_Your goal_
After finding the line containing "bottle [181,342,196,389] ->" below, please output that line and each following one through the line containing "none -> globe [817,403,879,464]", exactly as written.

(Saved data entries)
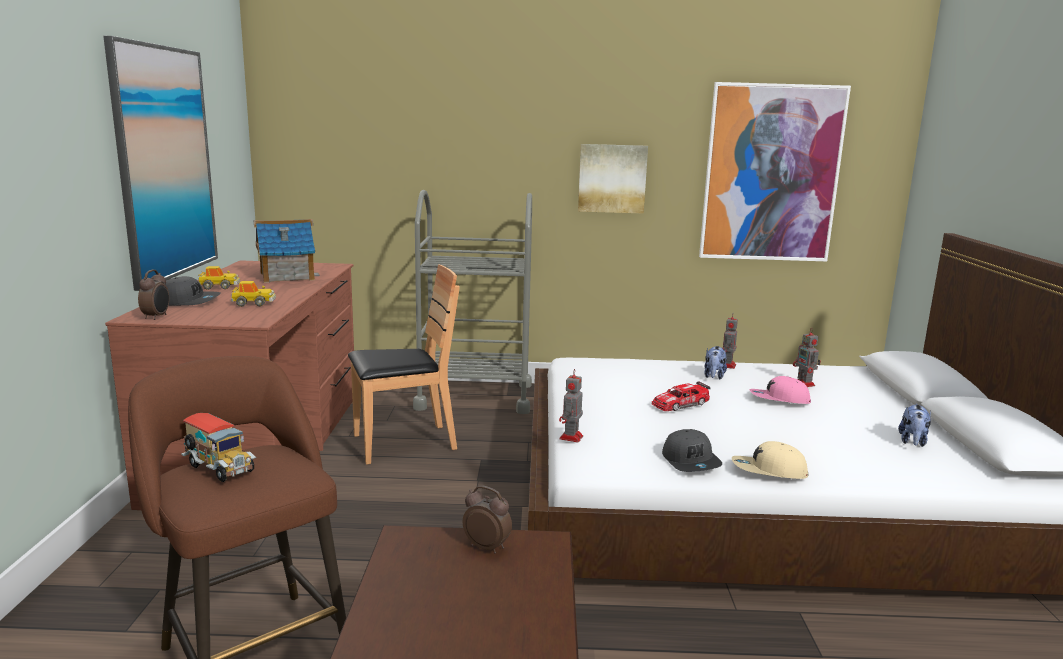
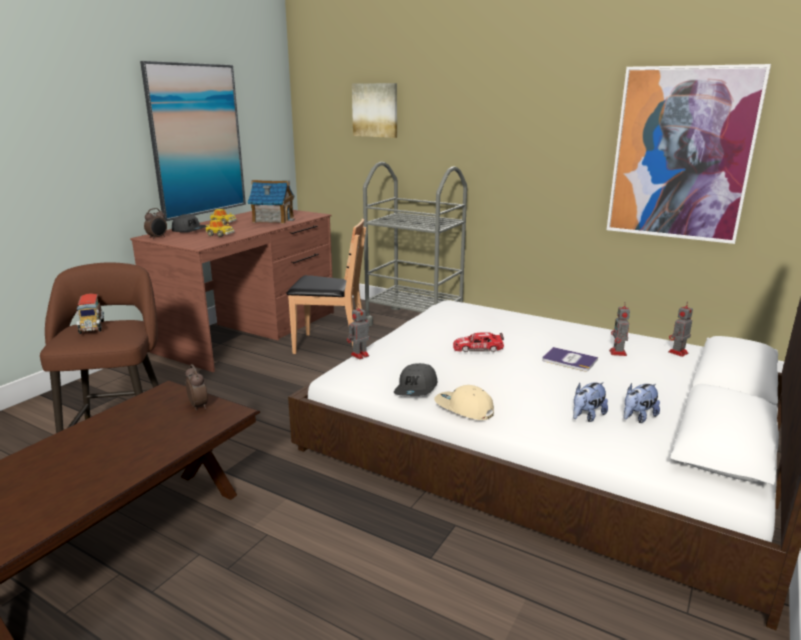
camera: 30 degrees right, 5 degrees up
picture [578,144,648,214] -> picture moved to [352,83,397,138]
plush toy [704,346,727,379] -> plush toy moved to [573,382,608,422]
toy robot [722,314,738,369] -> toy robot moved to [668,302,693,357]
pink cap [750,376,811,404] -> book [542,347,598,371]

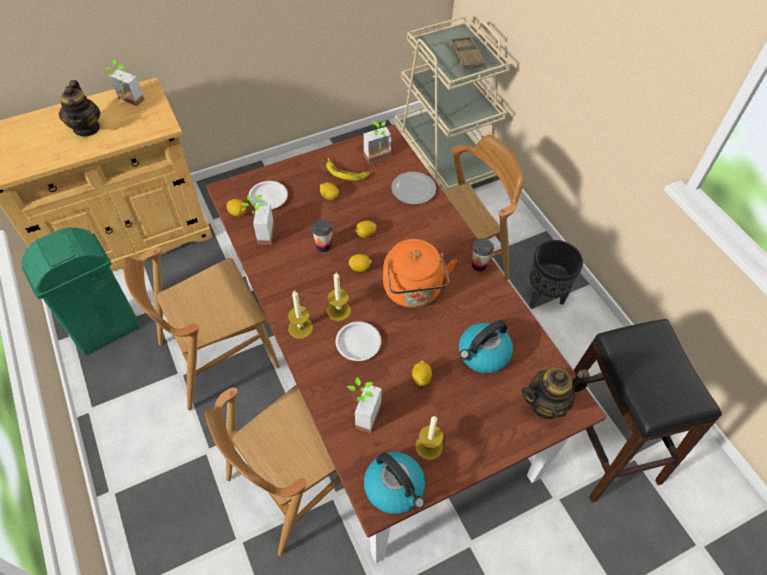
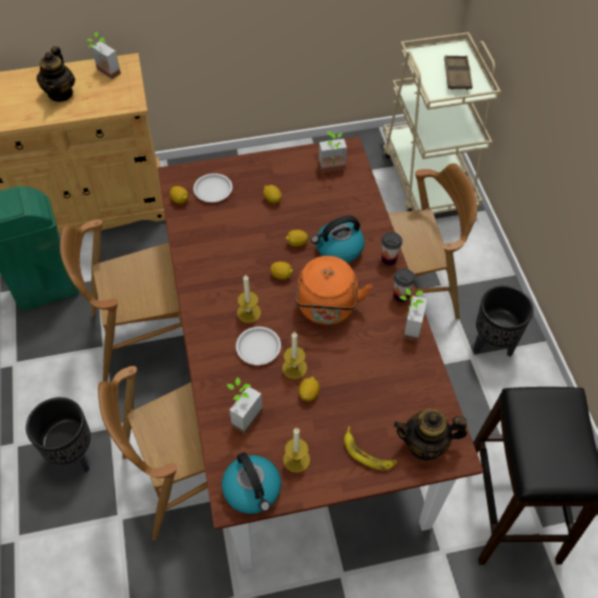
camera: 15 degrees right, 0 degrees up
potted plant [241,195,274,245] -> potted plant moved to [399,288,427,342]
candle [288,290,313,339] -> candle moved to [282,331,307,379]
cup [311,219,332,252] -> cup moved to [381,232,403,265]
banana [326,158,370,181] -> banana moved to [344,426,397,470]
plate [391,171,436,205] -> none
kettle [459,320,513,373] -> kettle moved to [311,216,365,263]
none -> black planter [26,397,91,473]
--
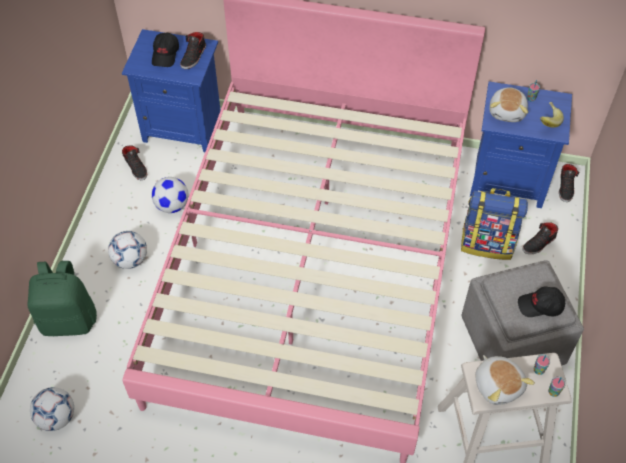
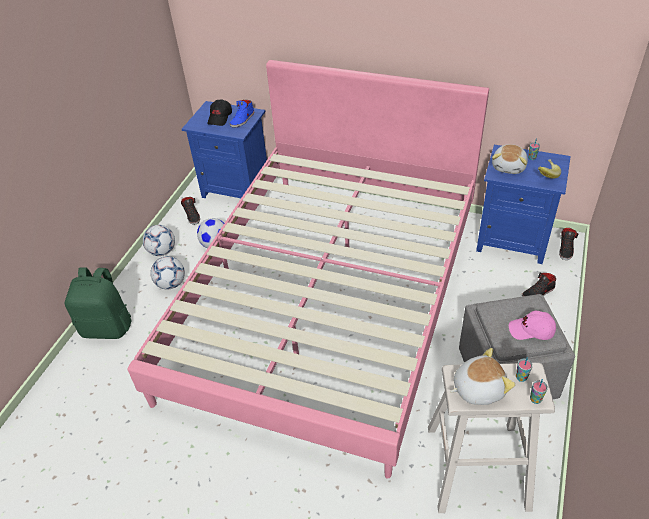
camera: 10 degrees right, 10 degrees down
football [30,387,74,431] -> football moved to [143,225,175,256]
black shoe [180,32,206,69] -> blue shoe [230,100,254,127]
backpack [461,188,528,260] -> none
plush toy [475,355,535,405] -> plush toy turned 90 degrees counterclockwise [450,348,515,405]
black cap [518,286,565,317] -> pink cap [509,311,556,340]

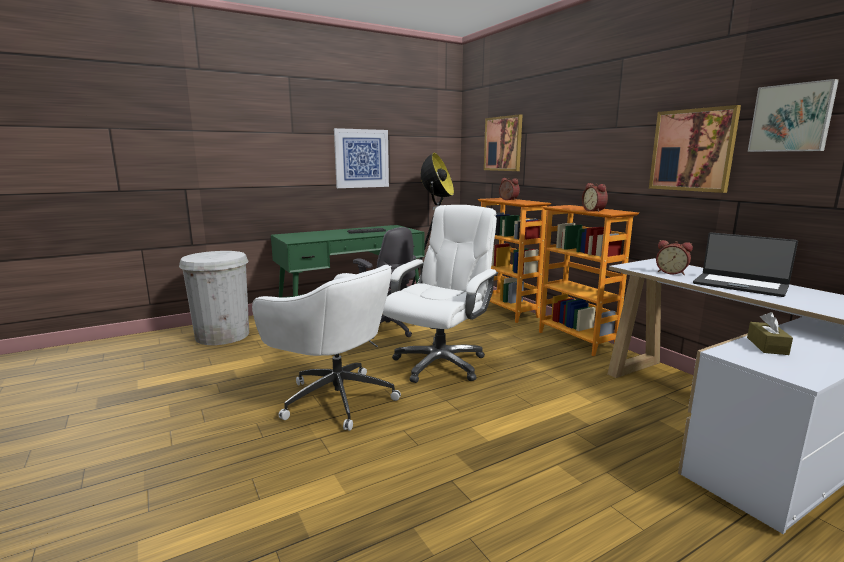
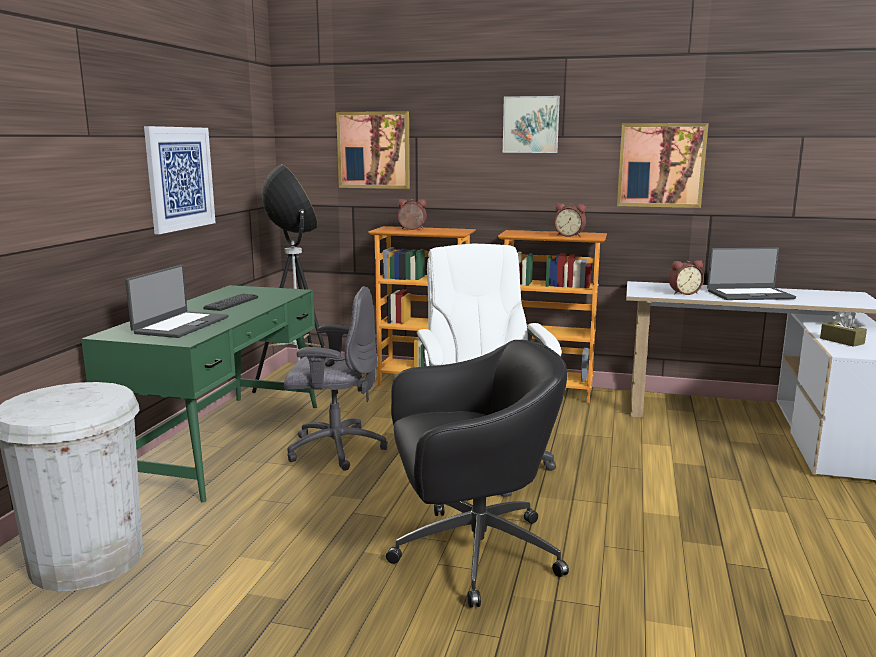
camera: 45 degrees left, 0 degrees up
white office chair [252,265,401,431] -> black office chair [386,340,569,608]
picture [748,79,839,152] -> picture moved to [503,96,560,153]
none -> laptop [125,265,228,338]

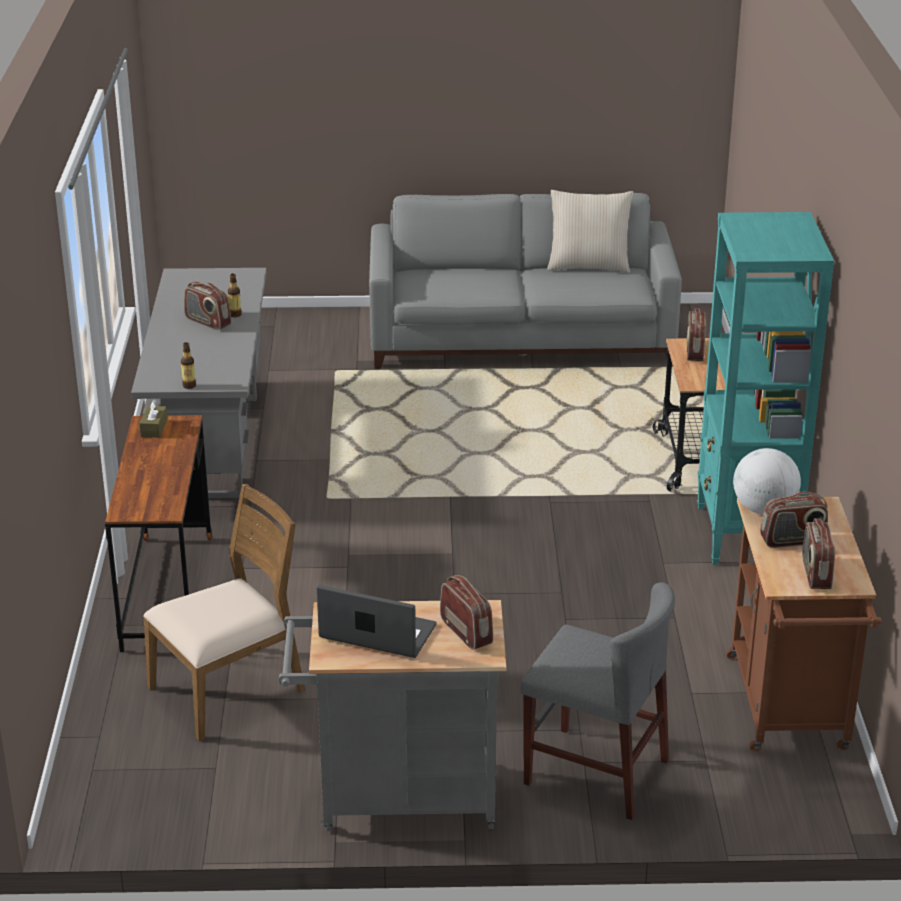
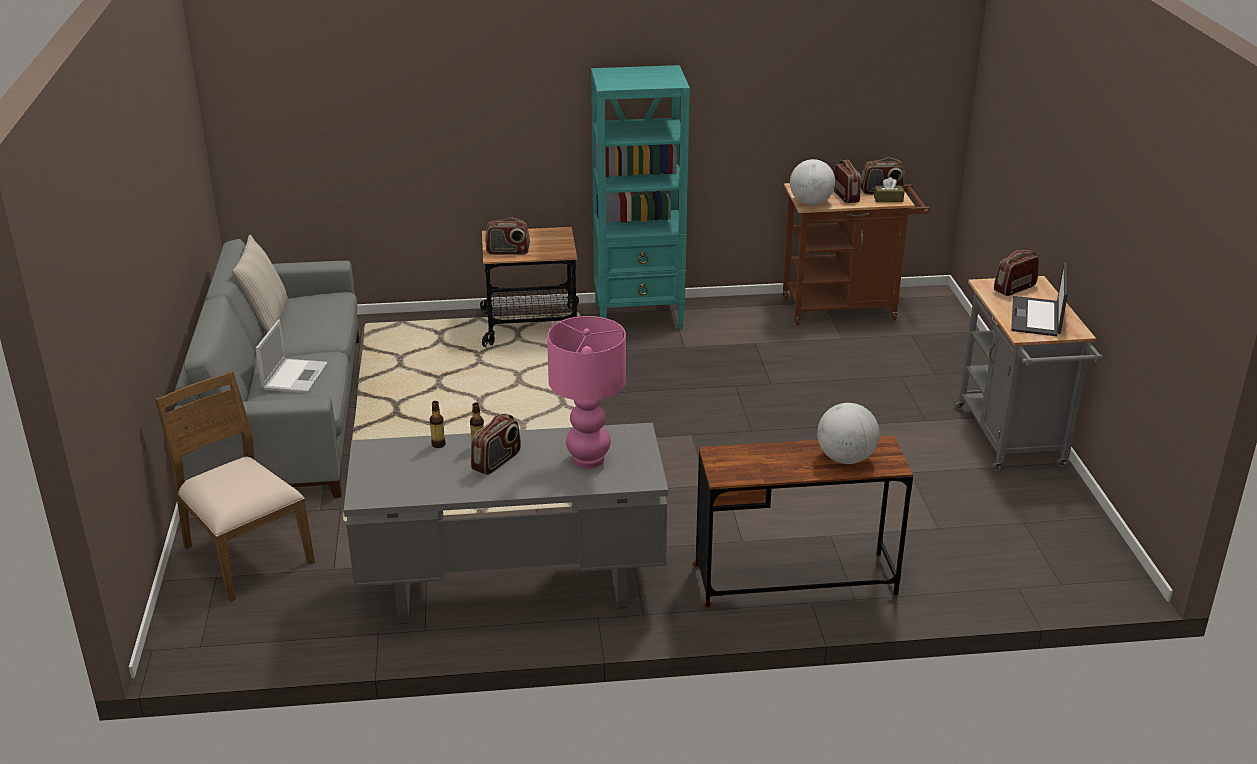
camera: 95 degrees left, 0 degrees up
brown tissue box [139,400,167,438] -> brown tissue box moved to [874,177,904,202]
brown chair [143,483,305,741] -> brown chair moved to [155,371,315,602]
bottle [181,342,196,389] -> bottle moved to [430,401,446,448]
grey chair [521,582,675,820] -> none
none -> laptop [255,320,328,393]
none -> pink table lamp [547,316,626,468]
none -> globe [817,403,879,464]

_Result_
bottle [181,342,196,389] -> bottle moved to [430,401,446,448]
grey chair [521,582,675,820] -> none
none -> laptop [255,320,328,393]
none -> pink table lamp [547,316,626,468]
none -> globe [817,403,879,464]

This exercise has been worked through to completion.